EXERCISE DETAILS
Below are the records; copy every line in them that holds the string "down".

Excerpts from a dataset
:::

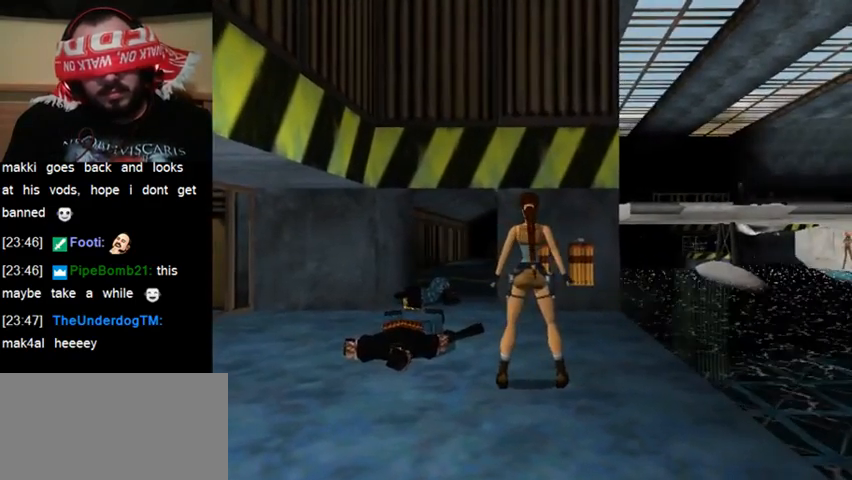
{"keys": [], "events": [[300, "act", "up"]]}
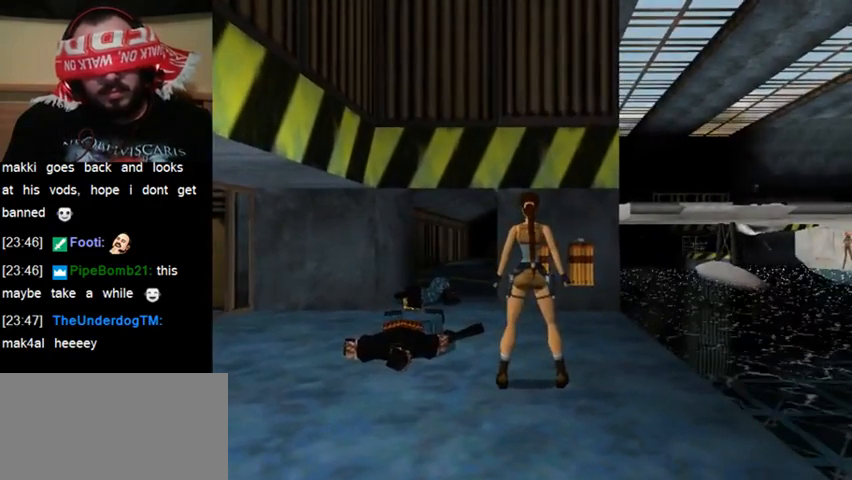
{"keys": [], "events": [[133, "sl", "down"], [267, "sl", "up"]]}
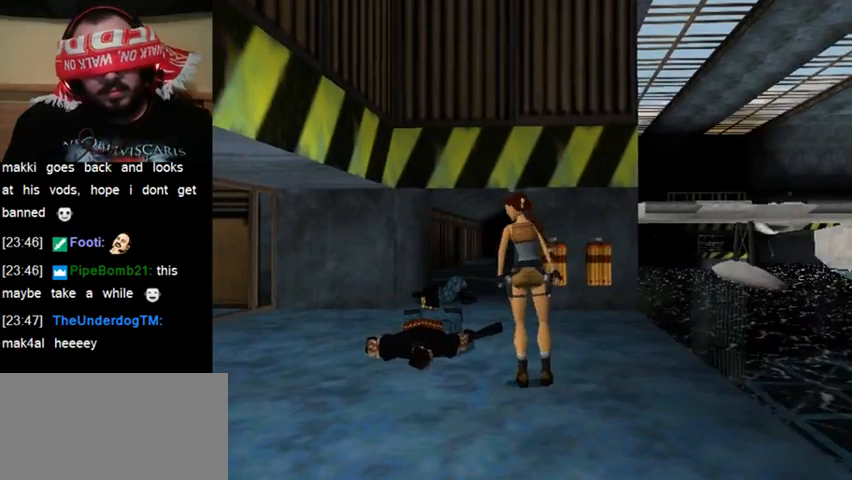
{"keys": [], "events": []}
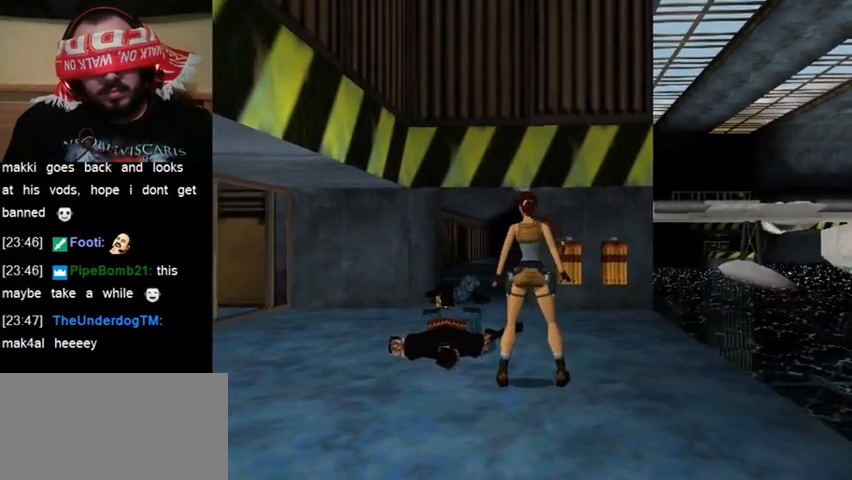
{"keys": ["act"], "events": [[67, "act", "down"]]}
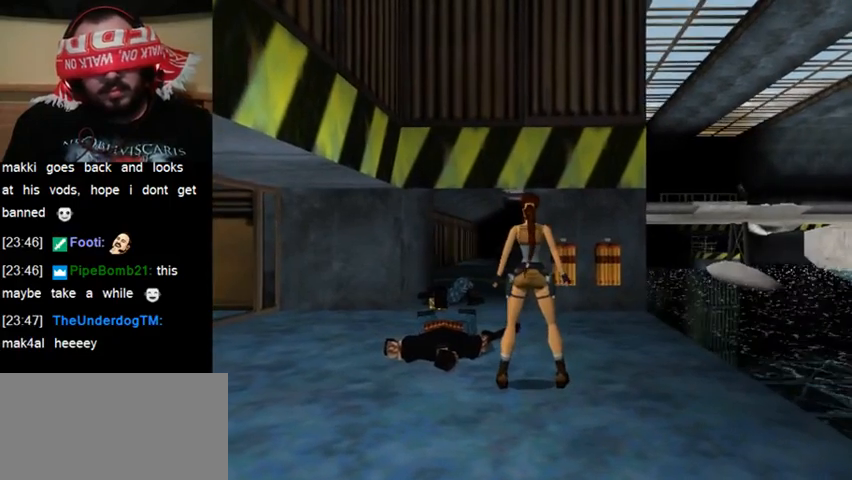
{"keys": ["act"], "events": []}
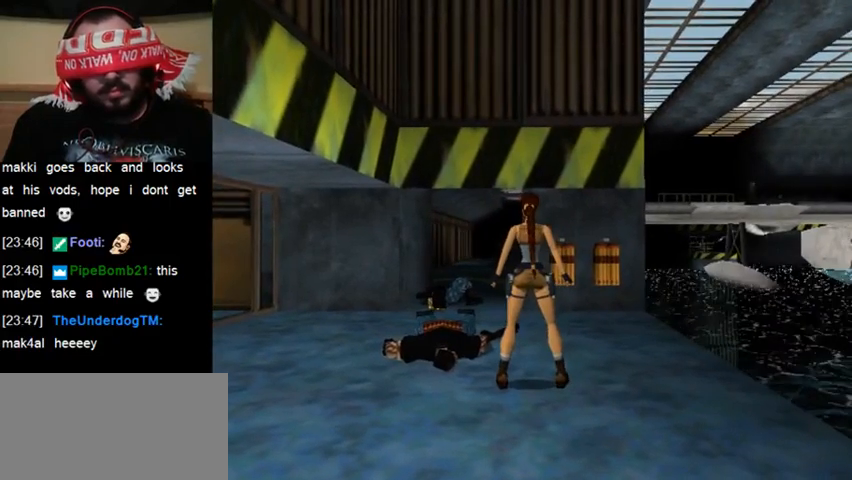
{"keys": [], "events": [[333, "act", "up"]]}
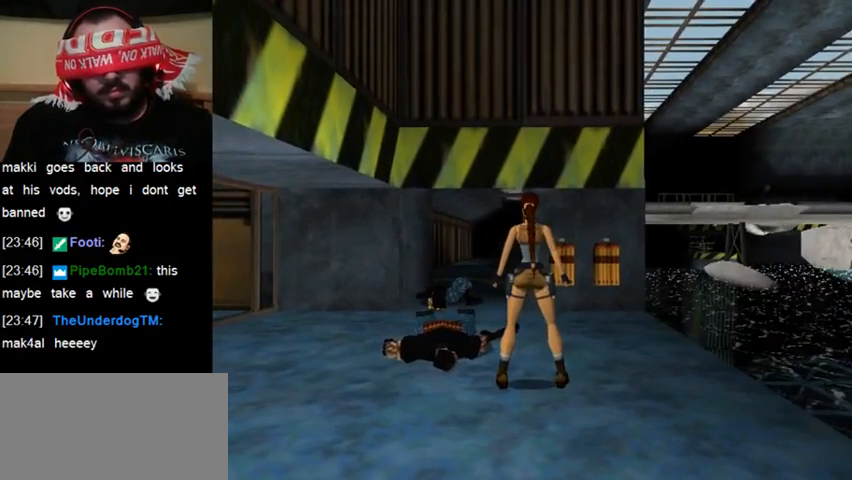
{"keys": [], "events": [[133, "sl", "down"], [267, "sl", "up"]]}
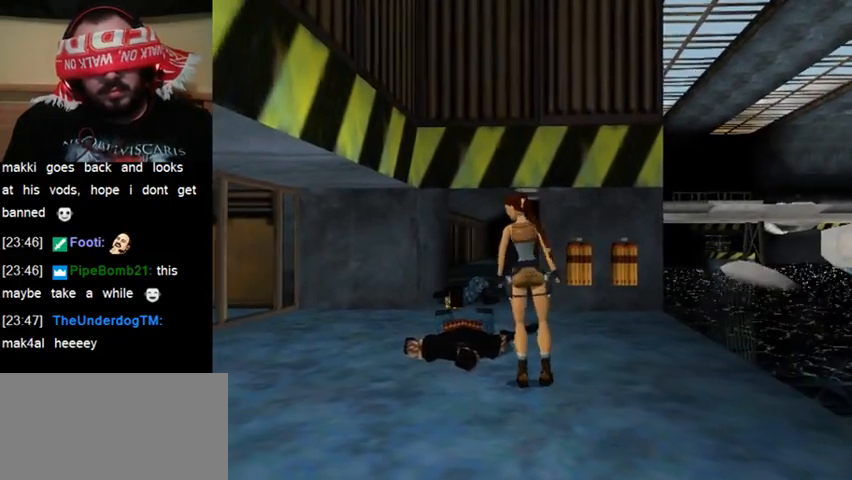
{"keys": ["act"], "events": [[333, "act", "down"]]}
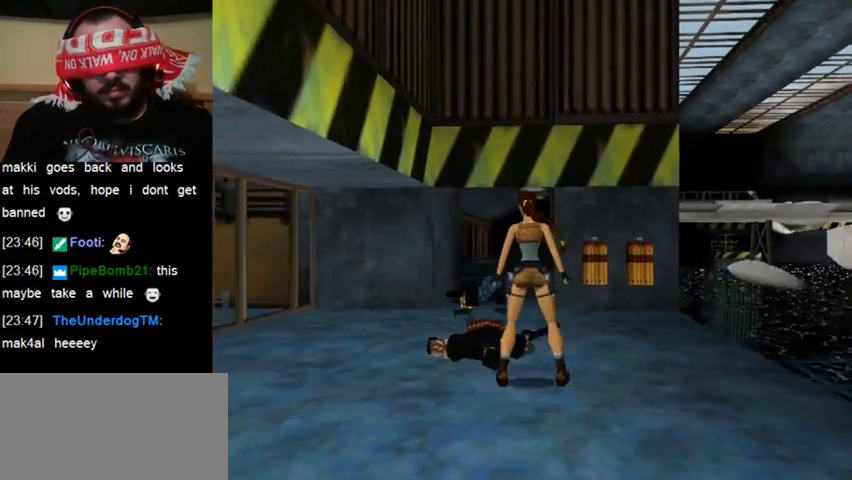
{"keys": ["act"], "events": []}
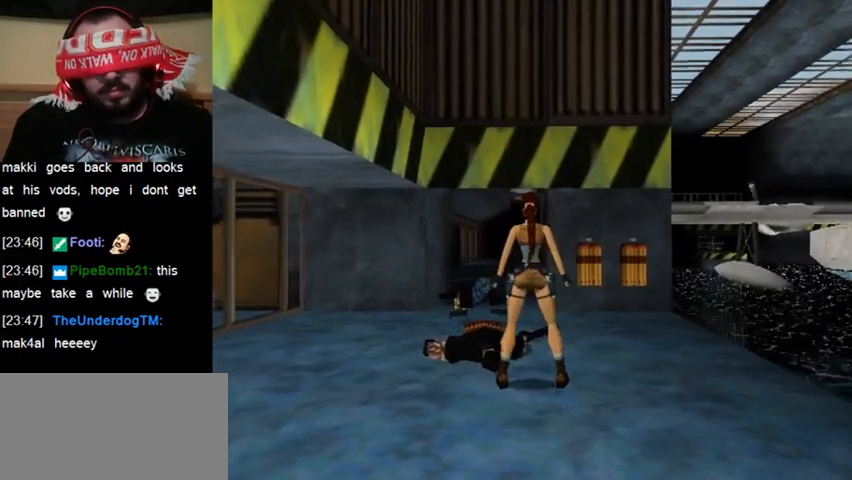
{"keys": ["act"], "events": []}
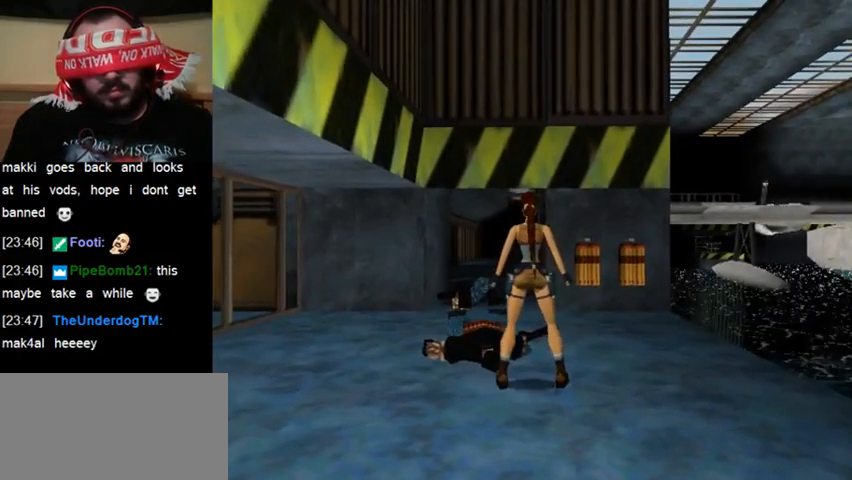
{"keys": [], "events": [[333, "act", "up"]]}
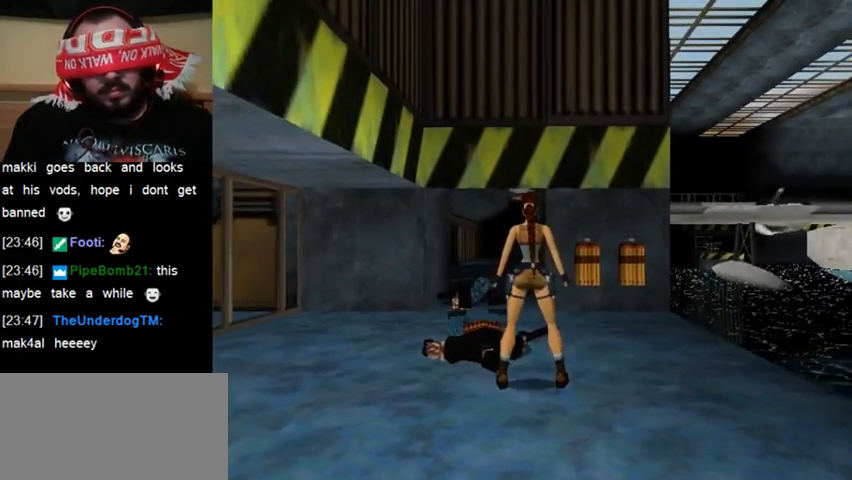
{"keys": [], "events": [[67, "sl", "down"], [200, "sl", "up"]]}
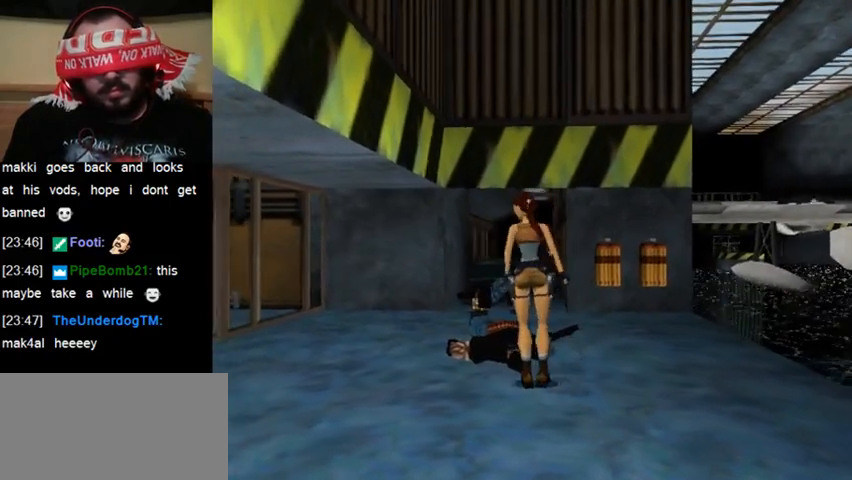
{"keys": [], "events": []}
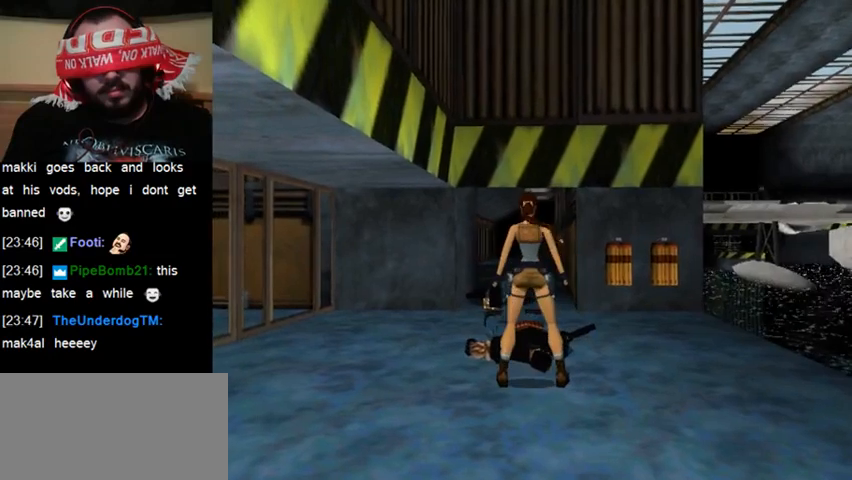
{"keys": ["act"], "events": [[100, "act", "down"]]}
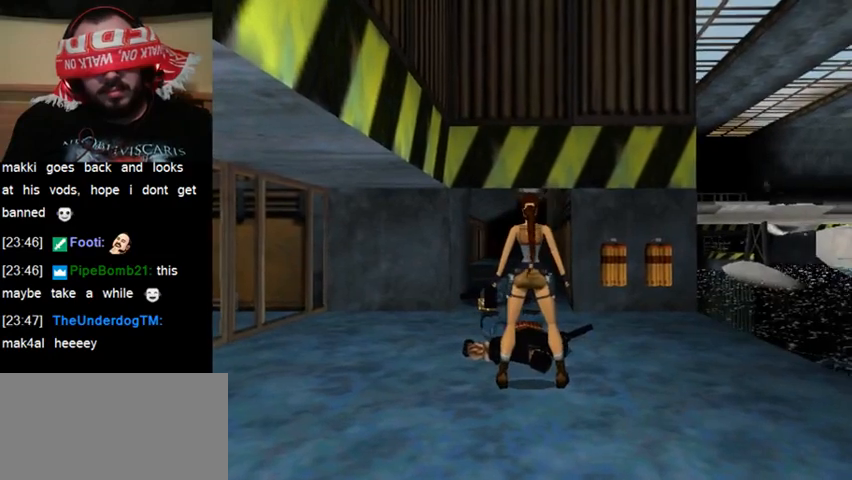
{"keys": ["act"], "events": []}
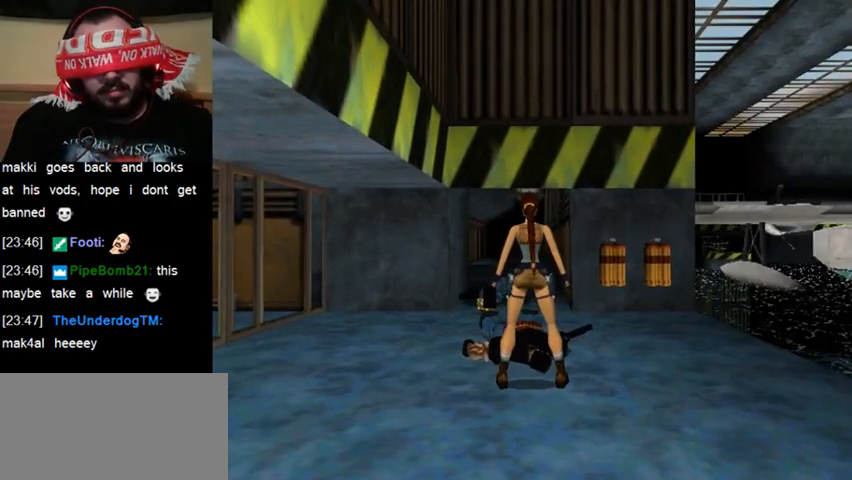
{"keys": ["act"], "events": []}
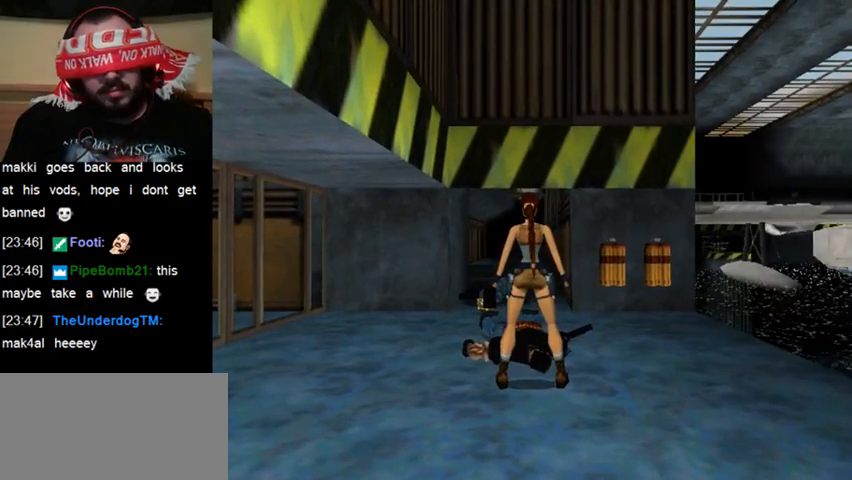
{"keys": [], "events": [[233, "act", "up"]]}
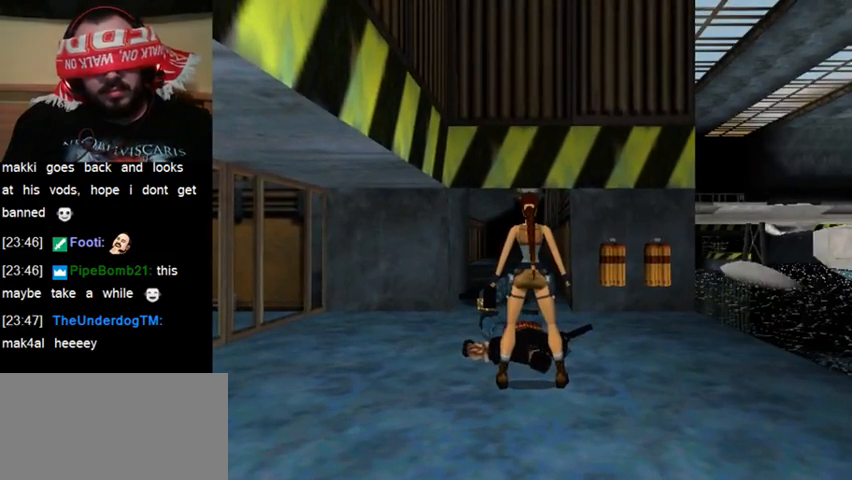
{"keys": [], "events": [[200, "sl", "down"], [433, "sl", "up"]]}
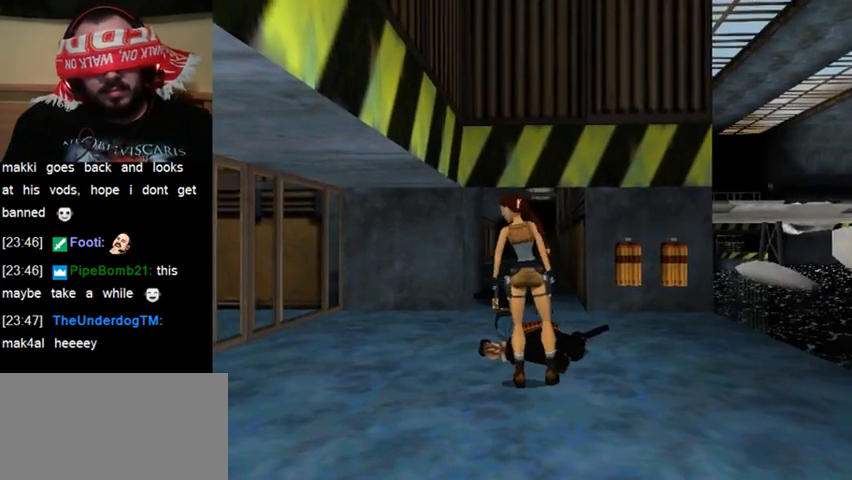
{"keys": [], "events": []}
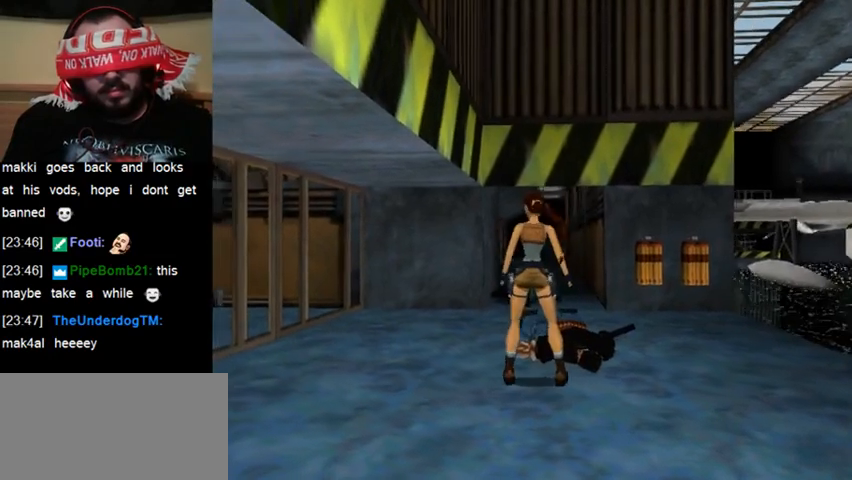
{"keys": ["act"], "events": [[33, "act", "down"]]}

:::

RESPONSE TO THE EXERCISE
{"keys": [], "events": [[133, "sl", "down"], [267, "sl", "up"]]}
{"keys": ["act"], "events": [[67, "act", "down"]]}
{"keys": [], "events": [[133, "sl", "down"], [267, "sl", "up"]]}
{"keys": ["act"], "events": [[333, "act", "down"]]}
{"keys": [], "events": [[67, "sl", "down"], [200, "sl", "up"]]}
{"keys": ["act"], "events": [[100, "act", "down"]]}
{"keys": [], "events": [[200, "sl", "down"], [433, "sl", "up"]]}
{"keys": ["act"], "events": [[33, "act", "down"]]}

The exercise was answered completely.